===== Excerpt to read

# Anyone reccomend me rotary starter kit.



## v_r_s (Nov 4, 2018)

Hi guys after some good advise. so iv had a rotary for a while, always fancied machine polishing and I have just got hold of a bonnet to practice on. It seems a minefield for pad and polish types.. as this is mainly for practicing can anyone please recommend me the minimum. Ie I don't want to be buying 5 different types of polishes plus pads ect. Just maybe any good samples for polish or just the cut and finishing. And bit of advice on pads as there are millions.

Like I said this won't be for use on a car anytime soon just to have a bit of a practice then I'll move down the route ideally of purchasing a new machine and kit later. 

Thanks please go easy on me


----------



## Christian6984 (Dec 20, 2007)

Hi, I'm not a rotary user myself but have come from RO to a Flex 3401 DA with Forced Rotation. I've used a rotary once just to get a bit of shine into a Corsa that was going up for sale for a family member. I was between polishers at that time and it was there at the site and beat doing it by hand that's for sure. No idea about the brand but im guessing it was some spurious make. It weighed a tonne and my arms sure knew about it after a day and a half, so if i was going down the rotary route something light in weight would be my choice.

There are now some compounds that allow the cut to be varied depending on pad which may save some money. I have used Scholl S40 Black which depending on the pad would give varied levels of cut, Im still unsure about it as havent got on as well with it as S3 XXL or S17 that they make which are really good to work with. Another that I have seen it compared to is Sonax Perfect Finish, I do have it but am yet to use it yet.

Pad Choice I don't really have any experience rotary wise to be any use I'm afraid. Again with this corsa i think the pad was what ever was about being just for enhancement rather than correction (words i wouldn't have known back then)

Dont know if this is any use but video is two parts but goes into some popular pads for DA and Rotary from memory.

hope something in there is of 'some' help


----------



## tomstephens89 (Jul 17, 2018)

For pads you can't go wrong with chemical guys hexlogic.


----------



## derbigofast (Dec 6, 2011)

pads take a pick and stick with it. the differences when starting are neglegable and as for a compound something like scholl s17 you cant go wrong with not to aggresive and finishes well also has a good oily base so no finicky drying and dusting issues.


----------



## BarryAllen (Feb 3, 2017)

El cheapo ebay pads will be fine. And you can field test that statement due to the fact you have the scrap bonnet to play with.

Menzerna compounds. And the Argos DA as well.

That combo will be a nice cheap entry point. 

All of the above holds if you are only a weekend warrior or don't drive a car worth 50K !


----------



## v_r_s (Nov 4, 2018)

==========

## Requirement a
In the rows, rename "keypoints" to "landmarks" starting at the line that contains "left hip: (628, 748, 3)" and ending at the line that contains "right knee: (249, 329, -3)". Reproduce only those lines, with everything else unchanged.
The forum thread and the rows that follow it come from unrelated sources.

===== Records for the exercise

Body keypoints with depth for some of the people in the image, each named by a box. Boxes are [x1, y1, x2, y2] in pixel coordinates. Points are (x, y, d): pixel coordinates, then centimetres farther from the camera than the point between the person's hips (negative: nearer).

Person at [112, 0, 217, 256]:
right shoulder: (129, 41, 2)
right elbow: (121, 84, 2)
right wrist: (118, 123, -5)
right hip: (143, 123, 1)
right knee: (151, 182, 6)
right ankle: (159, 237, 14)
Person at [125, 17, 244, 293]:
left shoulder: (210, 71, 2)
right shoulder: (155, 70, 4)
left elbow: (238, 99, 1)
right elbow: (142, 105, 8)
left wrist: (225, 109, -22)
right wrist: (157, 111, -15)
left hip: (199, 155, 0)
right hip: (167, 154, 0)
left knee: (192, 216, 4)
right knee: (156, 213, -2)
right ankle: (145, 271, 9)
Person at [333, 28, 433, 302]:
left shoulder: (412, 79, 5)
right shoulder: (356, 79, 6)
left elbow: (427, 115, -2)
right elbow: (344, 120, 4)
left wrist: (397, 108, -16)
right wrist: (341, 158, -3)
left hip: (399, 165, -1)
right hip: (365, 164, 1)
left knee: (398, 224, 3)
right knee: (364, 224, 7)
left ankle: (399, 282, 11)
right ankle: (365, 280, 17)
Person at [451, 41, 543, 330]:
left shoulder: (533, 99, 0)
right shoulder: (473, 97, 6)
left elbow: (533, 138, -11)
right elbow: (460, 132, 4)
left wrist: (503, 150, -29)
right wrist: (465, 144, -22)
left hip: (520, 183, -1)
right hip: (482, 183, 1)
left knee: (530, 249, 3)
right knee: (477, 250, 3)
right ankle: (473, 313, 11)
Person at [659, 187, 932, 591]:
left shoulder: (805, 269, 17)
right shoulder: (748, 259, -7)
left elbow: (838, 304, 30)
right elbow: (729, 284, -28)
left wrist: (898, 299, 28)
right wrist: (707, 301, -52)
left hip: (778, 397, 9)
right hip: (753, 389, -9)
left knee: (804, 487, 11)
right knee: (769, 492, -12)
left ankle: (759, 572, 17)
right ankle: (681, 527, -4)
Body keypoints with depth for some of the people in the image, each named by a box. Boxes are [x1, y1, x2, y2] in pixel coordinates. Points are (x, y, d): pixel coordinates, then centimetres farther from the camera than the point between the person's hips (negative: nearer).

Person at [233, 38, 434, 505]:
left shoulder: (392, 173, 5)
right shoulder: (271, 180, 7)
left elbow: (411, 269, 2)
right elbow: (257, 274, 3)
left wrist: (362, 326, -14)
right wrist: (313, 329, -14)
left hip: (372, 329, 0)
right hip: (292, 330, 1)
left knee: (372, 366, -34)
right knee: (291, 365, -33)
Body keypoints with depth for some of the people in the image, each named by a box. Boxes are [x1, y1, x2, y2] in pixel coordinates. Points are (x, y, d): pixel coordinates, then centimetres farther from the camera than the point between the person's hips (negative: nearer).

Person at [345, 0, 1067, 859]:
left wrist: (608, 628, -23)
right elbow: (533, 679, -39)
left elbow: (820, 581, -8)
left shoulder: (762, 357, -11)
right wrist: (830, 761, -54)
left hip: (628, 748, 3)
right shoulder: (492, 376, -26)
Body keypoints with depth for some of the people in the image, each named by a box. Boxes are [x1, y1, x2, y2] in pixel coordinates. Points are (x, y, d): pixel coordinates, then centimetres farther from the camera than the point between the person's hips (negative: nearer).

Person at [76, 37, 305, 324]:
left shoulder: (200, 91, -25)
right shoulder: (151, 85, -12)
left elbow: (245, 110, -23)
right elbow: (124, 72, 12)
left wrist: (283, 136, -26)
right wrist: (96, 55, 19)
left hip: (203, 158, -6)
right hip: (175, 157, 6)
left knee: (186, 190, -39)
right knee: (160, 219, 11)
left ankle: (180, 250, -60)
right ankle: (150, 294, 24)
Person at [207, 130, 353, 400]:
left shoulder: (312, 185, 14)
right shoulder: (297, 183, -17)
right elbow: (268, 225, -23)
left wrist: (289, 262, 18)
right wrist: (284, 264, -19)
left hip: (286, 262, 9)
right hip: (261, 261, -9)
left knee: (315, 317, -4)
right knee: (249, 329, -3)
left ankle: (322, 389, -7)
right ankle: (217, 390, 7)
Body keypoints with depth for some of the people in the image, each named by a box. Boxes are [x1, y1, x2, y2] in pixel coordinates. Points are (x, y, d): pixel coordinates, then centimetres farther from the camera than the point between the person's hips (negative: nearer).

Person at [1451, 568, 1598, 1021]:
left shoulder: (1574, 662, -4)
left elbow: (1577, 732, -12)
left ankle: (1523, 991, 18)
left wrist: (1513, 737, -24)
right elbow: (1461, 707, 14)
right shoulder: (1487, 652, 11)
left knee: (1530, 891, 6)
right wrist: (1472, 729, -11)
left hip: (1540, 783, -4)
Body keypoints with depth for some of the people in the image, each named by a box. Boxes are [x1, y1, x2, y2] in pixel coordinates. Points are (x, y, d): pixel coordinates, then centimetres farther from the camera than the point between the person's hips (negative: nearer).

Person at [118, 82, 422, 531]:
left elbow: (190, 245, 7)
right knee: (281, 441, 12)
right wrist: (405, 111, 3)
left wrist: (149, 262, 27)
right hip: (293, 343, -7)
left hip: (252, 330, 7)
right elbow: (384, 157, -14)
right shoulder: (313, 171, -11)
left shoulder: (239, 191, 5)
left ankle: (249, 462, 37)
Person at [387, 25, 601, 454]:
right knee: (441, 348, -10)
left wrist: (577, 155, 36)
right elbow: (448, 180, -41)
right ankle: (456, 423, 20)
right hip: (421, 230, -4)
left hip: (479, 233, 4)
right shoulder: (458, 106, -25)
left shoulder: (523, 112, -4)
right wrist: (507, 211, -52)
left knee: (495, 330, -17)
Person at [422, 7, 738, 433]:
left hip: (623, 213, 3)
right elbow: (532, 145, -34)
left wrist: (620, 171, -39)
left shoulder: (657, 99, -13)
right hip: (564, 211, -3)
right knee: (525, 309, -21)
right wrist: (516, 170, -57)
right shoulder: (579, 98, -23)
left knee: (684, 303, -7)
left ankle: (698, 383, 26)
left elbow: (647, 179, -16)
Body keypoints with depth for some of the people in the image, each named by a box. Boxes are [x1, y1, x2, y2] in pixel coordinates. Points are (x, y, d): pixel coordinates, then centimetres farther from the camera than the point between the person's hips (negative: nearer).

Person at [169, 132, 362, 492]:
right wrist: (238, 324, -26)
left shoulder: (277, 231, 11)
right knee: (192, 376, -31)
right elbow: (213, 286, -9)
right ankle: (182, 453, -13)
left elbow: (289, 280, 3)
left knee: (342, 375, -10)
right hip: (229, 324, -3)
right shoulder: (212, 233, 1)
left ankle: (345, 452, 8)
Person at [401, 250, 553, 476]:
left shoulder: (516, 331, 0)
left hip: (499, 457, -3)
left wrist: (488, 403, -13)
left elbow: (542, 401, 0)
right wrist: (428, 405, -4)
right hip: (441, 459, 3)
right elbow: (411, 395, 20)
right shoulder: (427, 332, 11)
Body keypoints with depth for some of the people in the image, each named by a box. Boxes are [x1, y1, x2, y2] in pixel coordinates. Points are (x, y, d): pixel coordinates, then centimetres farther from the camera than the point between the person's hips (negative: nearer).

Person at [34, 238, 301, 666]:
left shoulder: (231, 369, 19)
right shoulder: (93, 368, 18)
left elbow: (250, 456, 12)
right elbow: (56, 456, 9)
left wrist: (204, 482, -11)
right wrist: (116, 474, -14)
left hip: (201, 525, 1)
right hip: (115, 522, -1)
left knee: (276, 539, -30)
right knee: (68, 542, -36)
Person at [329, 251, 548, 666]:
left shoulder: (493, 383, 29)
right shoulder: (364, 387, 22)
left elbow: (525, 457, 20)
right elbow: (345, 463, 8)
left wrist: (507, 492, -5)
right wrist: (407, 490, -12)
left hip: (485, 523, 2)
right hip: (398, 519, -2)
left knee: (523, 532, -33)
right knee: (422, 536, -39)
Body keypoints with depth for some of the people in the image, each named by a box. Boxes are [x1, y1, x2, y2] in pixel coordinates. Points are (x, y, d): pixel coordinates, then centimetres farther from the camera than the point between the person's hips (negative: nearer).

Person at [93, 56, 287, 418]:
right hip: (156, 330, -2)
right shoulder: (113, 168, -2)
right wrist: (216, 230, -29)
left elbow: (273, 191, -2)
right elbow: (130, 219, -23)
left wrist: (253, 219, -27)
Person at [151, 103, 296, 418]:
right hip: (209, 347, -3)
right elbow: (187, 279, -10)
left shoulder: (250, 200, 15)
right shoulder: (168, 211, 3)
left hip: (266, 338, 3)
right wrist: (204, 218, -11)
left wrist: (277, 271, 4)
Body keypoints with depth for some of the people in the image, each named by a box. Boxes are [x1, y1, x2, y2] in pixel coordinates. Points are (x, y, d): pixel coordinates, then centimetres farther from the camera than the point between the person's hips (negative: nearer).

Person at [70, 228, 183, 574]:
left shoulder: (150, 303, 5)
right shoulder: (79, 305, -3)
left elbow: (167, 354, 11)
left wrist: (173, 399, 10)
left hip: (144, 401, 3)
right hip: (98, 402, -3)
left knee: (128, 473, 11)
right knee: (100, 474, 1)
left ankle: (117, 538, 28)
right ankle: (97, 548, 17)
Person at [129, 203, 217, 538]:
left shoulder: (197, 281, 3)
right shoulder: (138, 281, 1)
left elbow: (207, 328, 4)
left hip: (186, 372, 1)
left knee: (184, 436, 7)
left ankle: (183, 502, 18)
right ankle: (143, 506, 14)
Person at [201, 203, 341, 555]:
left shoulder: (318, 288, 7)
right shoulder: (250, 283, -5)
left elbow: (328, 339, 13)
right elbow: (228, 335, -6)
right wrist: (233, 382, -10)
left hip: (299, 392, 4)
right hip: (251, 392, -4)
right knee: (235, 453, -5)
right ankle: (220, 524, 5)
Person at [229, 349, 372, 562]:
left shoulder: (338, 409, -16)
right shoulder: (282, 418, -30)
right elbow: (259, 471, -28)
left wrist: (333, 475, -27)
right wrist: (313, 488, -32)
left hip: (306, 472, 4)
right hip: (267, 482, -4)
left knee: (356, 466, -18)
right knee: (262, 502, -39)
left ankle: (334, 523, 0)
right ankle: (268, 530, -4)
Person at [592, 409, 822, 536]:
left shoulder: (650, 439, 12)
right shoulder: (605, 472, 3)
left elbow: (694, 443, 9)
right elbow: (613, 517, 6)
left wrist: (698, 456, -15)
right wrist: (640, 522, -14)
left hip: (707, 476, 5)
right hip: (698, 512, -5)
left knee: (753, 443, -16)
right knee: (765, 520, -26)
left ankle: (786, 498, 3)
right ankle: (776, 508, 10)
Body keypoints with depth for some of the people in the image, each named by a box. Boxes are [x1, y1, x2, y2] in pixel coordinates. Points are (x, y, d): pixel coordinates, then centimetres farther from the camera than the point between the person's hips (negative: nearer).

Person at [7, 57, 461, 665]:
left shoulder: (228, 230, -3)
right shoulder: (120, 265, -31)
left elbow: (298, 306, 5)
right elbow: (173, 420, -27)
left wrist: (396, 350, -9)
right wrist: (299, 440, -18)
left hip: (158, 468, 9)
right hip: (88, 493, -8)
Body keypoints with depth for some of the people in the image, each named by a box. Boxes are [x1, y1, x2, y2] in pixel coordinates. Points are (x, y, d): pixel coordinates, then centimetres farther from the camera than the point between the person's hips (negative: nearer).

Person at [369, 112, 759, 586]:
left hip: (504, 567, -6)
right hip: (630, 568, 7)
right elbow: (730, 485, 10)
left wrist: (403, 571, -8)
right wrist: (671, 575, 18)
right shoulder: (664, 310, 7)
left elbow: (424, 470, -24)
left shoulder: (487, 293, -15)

==========

## Requirement b
From the forum thread, retype the passage starting at "Pad Choice I" and ending at "chemical guys hexlogic." with no alterations.

## Exercise answer a
left hip: (628, 748, 3)
right shoulder: (492, 376, -26)
Body landmarks with depth for some of the people in the image, each named by a box. Boxes are [x1, y1, x2, y2] in pixel coordinates. Points are (x, y, d): pixel coordinates, then centimetres farther from the camera than the point between the person's hips (negative: nearer).

Person at [76, 37, 305, 324]:
left shoulder: (200, 91, -25)
right shoulder: (151, 85, -12)
left elbow: (245, 110, -23)
right elbow: (124, 72, 12)
left wrist: (283, 136, -26)
right wrist: (96, 55, 19)
left hip: (203, 158, -6)
right hip: (175, 157, 6)
left knee: (186, 190, -39)
right knee: (160, 219, 11)
left ankle: (180, 250, -60)
right ankle: (150, 294, 24)
Person at [207, 130, 353, 400]:
left shoulder: (312, 185, 14)
right shoulder: (297, 183, -17)
right elbow: (268, 225, -23)
left wrist: (289, 262, 18)
right wrist: (284, 264, -19)
left hip: (286, 262, 9)
right hip: (261, 261, -9)
left knee: (315, 317, -4)
right knee: (249, 329, -3)

## Exercise answer b
Pad Choice I don't really have any experience rotary wise to be any use I'm afraid. Again with this corsa i think the pad was what ever was about being just for enhancement rather than correction (words i wouldn't have known back then)

Dont know if this is any use but video is two parts but goes into some popular pads for DA and Rotary from memory.

hope something in there is of 'some' help


----------



## tomstephens89 (Jul 17, 2018)

For pads you can't go wrong with chemical guys hexlogic.